**Task to complete:** The only thing to send back is the number of lines below that hold the string "weight".

BEGIN

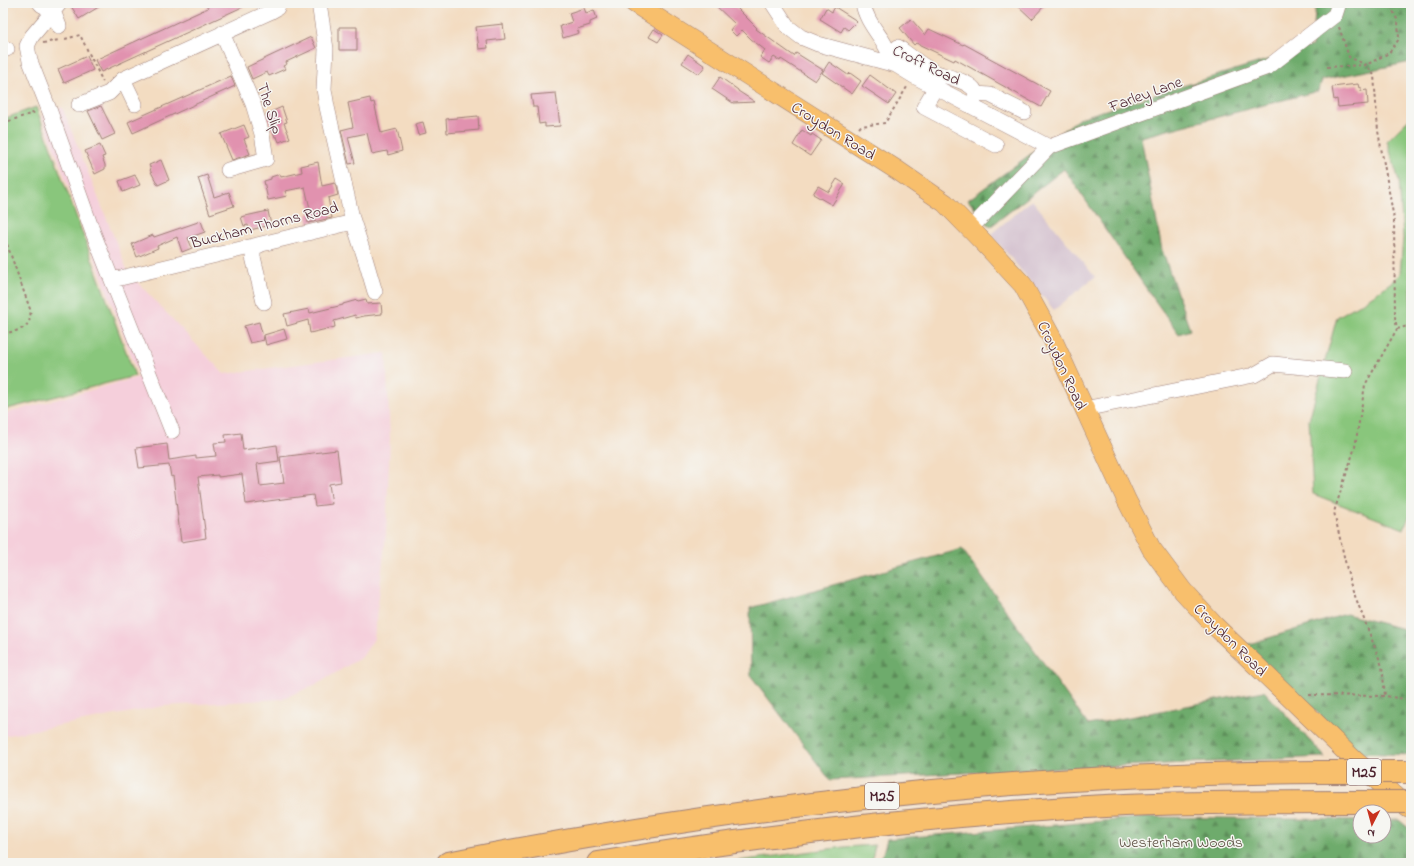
<svg xmlns="http://www.w3.org/2000/svg" width="1414" height="866" font-family="'Indie Flower',sans-serif">
	<defs>
		<pattern id="forest-firs" width="22" height="20" patternUnits="userSpaceOnUse"><rect width="22" height="20" fill="#6eab6c"/><path d="M5 1l3.5 6h-7zM16 11l3.5 6h-7z" fill="#5c8b59"/></pattern>
	</defs>
	<rect width="100%" height="100%" fill="#f6f6f2"/>
	<filter id="ink" filterUnits="userSpaceOnUse"><feTurbulence type="fractalNoise" baseFrequency=".025" numOctaves="2"/><feDisplacementMap in="SourceGraphic" scale="8" xChannelSelector="R" yChannelSelector="G"/><feConvolveMatrix kernelMatrix="1 2 1 2 8 2 1 2 1" color-interpolation-filters="sRGB"/></filter>
	<filter id="wash" filterUnits="userSpaceOnUse"><feTurbulence type="fractalNoise" baseFrequency=".012" numOctaves="4" result="noise"/><feDisplacementMap in="SourceGraphic" scale="16" xChannelSelector="R" yChannelSelector="G"/><feGaussianBlur stdDeviation="0.9" result="paint"/><feColorMatrix in="noise" values="0 0 0 0 0 0 0 0 0 0 0 0 0 0 0 0 0 1.4 0 .05"/><feComposite in="paint" operator="in"/></filter>
	<g filter="url(#wash)">
		<rect width="100%" height="100%" fill="#f3dcc1"/>
		<path fill="#f5cfdb" d="M62,107L128,272L224,374L386,353L390,438L386,535L374,639L362,657L319,683L282,699L164,706L3,736V414L139,377L42,116Z"/>
		<path fill="#d1bdcc" d="M1032,200L1095,277L1054,310L991,234Z"/>
		<path fill="#89c67c" stroke="#6a7254" d="M36,107L135,376L3,410V119Z
			M1411,117V512L1404,529L1313,494L1309,420L1337,317C1359,304 1382,292 1400,274L1403,238L1399,181L1387,141Z
			M875,845L871,863H723L844,847Z"/>
		<path fill="url(#forest-firs)" stroke="#5c654c" d="M1316,3H1411V62L1322,80L1318,91L1141,137L1162,250L1190,330L1179,334L1148,291L1064,169L990,227L968,200L1080,118L1312,46Z
			M962,549L1088,725L1264,691L1325,757L981,772L830,780L751,676L750,608Z
			M1346,614L1411,631V755L1360,753L1246,645Z
			M1152,817L1360,820V836H1384V820H1399L1411,830V863H880L887,839Z"/>
		<g id="blocks">
			<path fill="#e192af" d="M76,3H105L79,19L71,6Z
				M205,3H251L101,72L95,60L208,8Z
				M713,3H732L757,28L756,29L794,56L796,53L823,70L815,81L781,59L780,61L774,57L769,63L760,57L765,50L751,39L742,30L736,36L730,30L735,24Z
				M1015,3H1047L1032,19Z
				M835,7L857,21L848,30L844,27L841,32L820,19L826,8L832,12Z
				M584,8L586,13L594,10L597,19L590,22V25L577,29L579,33L563,38L560,26L572,22L569,13Z
				M911,19L925,35L929,29L963,45L964,44L1050,91L1041,107L955,59L954,61L916,43L914,45L900,28Z
				M503,24L505,39L487,41L488,48L479,49L476,27Z
				M339,27H357V50H339Z
				M654,29L663,35L658,42L649,37Z
				M311,37L316,48L286,62L287,64L283,66L285,69L269,76L267,72L252,79L247,67Z
				M688,54L705,66L699,74L682,63Z
				M87,56L93,70L64,83L58,69Z
				M829,62L848,75L850,73L861,81L852,94L822,73Z
				M870,75L896,94L889,104L862,86Z
				M231,76L235,86L133,133L128,122Z
				M720,77L738,90V91L755,102L733,103L712,89Z
				M1358,84L1359,88L1361,87V91L1367,90L1368,104L1338,107L1337,99L1334,100L1332,87Z
				M556,93L560,126L545,127V123L539,124L537,107H533L531,95Z
				M370,98L371,103L374,102L381,133L397,129L402,151L388,155L387,151L372,154L367,133L348,137L355,163L349,164L341,130L353,127L348,103Z
				M101,106L115,134L102,140L88,111Z
				M282,107L287,122L284,123L290,138L279,142L277,137H275L266,114Z
				M478,116L479,130L447,133L446,119Z
				M423,122L426,133L418,135L415,124Z
				M244,125L249,137L244,139L250,154L232,160L221,134Z
				M802,130L811,136L812,134L821,140L810,156L793,145Z
				M100,145L105,156L102,157L105,165V169L95,174L85,151Z
				M161,160L169,180L158,185L150,170L151,169L149,165Z
				M318,162L322,186L335,183L338,195L328,198L332,218L308,223L307,214L311,213L305,187L285,191L287,196L268,200L264,181L271,179V177L280,174L281,177L302,172L301,166Z
				M135,175L140,185L123,192L119,181Z
				M207,175L214,197L229,192L234,206L210,214L198,178Z
				M837,179L845,184L832,205L813,194L818,186L829,192Z
				M268,211L271,225L250,230L248,225L244,226L241,217Z
				M201,221L205,232L188,238L192,248L182,252L177,237L157,246L158,248L137,257L132,244L153,235L154,237Z
				M366,299L367,304L381,303L382,314L364,316L356,318L355,315L334,321L335,327L310,333L308,320L287,326L284,314L309,309L310,313L343,305V304L357,300L358,301Z
				M259,322L264,340L250,343L244,326Z
				M284,329L287,339L266,345L264,335Z
				M241,433L243,450L277,445L279,461L257,464L260,486L284,483L280,457L337,450L341,482L329,484L332,504L315,506L313,495L246,504L242,474L218,477V475L198,477L206,538L181,542L173,476L171,477L169,465L139,468L136,448L167,444L169,460L196,456V458L216,456L214,443L226,442L225,435Z"/>
		</g>
	</g>
	<g filter="url(#ink)">
		<use href="#blocks" fill-opacity="0" stroke="#9e7e76" stroke-width="1"/>
		<g fill="none" stroke-linecap="round" stroke-linejoin="round">
			<g stroke="#9e7e76" stroke-width="16">
				<path id="minor" d="M40,3L42,5L53,11L59,26
					M60,3L32,36L27,46L30,61L50,112L92,230L172,431
					M863,3C865,17 874,28 882,40C887,48 891,57 896,65
					M773,4L788,27L801,37L818,44L896,65L914,76L1049,147
					M222,33L253,104L262,134L266,159L228,170
					M898,47C910,56 921,65 934,72C944,76 970,81 975,91C977,96 973,102 971,106
					M3,50L7,49
					M123,79L135,104
					M936,87L924,107L996,145
					M976,94L990,95L1024,112
					M79,105L109,93L123,79L270,12L277,8L279,3
					M352,218L365,258L375,292
					M970,229L1049,147L1268,67L1335,15L1339,3
					M260,245L255,247L253,251V257L264,302
					M112,280L349,223L352,218L327,107L324,89L326,49L319,3
					M1084,409L1254,375L1273,364L1345,371"/>
			</g>
			<g stroke="#9e7e76" stroke-width="20">
				<path id="major" d="M634,3L897,170L945,203L985,244L1023,285L1052,338L1126,499L1151,548L1183,591L1214,625L1286,694L1350,756L1408,808"/>
			</g>
			<g stroke="#9e7e76" stroke-width="24">
				<path id="highway" d="M448,863C622,828 799,802 977,787C1091,777 1207,773 1321,772
					M598,863C772,834 948,813 1125,805C1203,802 1281,802 1359,802"/>
			</g>
			<path stroke="#9e7e76" stroke-width="2" stroke-dasharray="3 3" stroke-linecap="butt" d="M1339,27L1349,57L1366,65L1374,75L1378,131L1394,219L1395,317L1397,329L1365,385L1355,447L1334,512L1350,583L1382,666L1385,696
				M65,39L80,35L103,82
				M43,43L59,40
				M1327,67L1366,65L1389,53L1399,39L1398,21L1389,3
				M3,123L36,112
				M859,128L861,126L885,123L907,87
				M3,233L30,309C33,329 19,330 3,334
				M1397,329L1411,325
				M1309,695L1385,696L1411,700"/>
			<use href="#minor" stroke="#fff" stroke-width="15"/>
			<use href="#major" stroke="#f8bf6c" stroke-width="19"/>
			<use href="#highway" stroke="#f8bf6c" stroke-width="22"/>
			<g stroke="#9e7e76" stroke-width="24" stroke-linecap="butt">
				<path id="highway-bridge" d="M1321,772H1407
					M1359,802H1411"/>
			</g>
			<use href="#highway-bridge" stroke="#f8bf6c" stroke-width="22"/>
		</g>
	</g>
	<g text-anchor="middle" stroke-width="3" stroke-linejoin="round" paint-order="stroke">
		<g fill="#f6f6f2" stroke="#7e6067" stroke-width="1">
			<rect x="1347" y="759" width="34" height="26" rx="3"/>
			<rect x="865" y="783" width="34" height="26" rx="3"/>
		</g>
		<g font-size="15" font-weight="bold" fill="#4a1f2b">
			<text x="1364" y="777">M25</text>
			<text x="882" y="801">M25</text>
		</g>
		<g font-size="16" fill="#4a1f2b" stroke="#f6f6f2">
			<text transform="translate(927 64) rotate(26)" y="6">Croft Road</text>
			<text transform="translate(1145 93) rotate(-20)" y="6">Farley Lane</text>
			<text transform="translate(271 108) rotate(72)" y="6">The Slip</text>
			<text transform="translate(834 130) rotate(32)" y="6">Croydon Road</text>
			<text transform="translate(264 224) rotate(-14)" y="6">Buckham Thorns Road</text>
			<text transform="translate(1063 365) rotate(65)" y="6">Croydon Road</text>
			<text transform="translate(1231 639) rotate(45)" y="6">Croydon Road</text>
		</g>
		<g font-size="16" fill="#5d5143" stroke="#f6f6f2">
			<text x="1181" y="847">Westerham Woods</text>
		</g>
	</g>
	<rect width="1414" height="866" fill="none" stroke="#f6f6f2" stroke-width="16"/>
	<g transform="translate(1372 824) rotate(186)"><circle r="19" fill="#f6f6f2" stroke="#b1a0a2"/>
	<path d="M0-3L7 15L0 10L-7 15Z" fill="#c8321e"/>
	<text y="-6" font-size="11" font-weight="bold" text-anchor="middle" fill="#4a1f2b">N</text>
	</g>
</svg>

END

**Exercise answer:** 2